Masters
Occult adepts who are supposed to have reached a superhuman
stage but have elected to remain on Earth and guide seekers
after wisdom. The founding and guidance of the Theosophical
Society was supposed to be due to the activity of
hidden Masters or Mahatmas living in remote Tibet. Since the
idea of the Masters and their Great White Brotherhood has
been popularized, numerous groups such as the several Alice
Bailey groups, the I Am Movement, and the Church Universal
and Triumphant, now advocate a relationship to the Masters.
Much of Western occultism derives from romantic concepts
of adepts with magical powers, but in Hinduism, mystical
awareness of God-realization is considered superior to paranormal
feats, and to the Hindu pupil, the Master is his guru,
or spiritual teacher.

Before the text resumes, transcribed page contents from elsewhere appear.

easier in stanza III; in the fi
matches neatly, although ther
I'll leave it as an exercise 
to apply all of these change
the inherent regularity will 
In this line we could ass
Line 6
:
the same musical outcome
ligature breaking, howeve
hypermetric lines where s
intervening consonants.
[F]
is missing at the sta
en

The term Mahatma is used to indicate a
special guru or ‘‘great soul,’’ and Maharishi or Maharshi denotes
a great sage of transcendental wisdom. Another Sanskrit term
Paramahansa (literally ‘‘greatest swan’’) is given to a very exalted
mystic.
The primary Masters claimed by Helena Petrovna Blavatsky,
one of the founders of Theosophy, were Koot Hoomi Lal
Singh (usually signing letters ‘‘K.H.’’), the Master Morya
(known as ‘‘Master M.’’), Master Ilarion or Hilarion (a Greek),
Djual Khul (or ‘‘D.K.’’), and the Maha Chohan.
Sources
Jinarajadasa, C. The Early Teachings of the Masters. Chicago
Theosophical Press, 1925.
Johnson, Paul. In Search of the Masters Behind the Occult Myth.
South Boston, Va. The Author, 1990.
Leadbeater, Charles W. The Masters and the Path. Adyar,
India Theosophical Publishing House, 1925.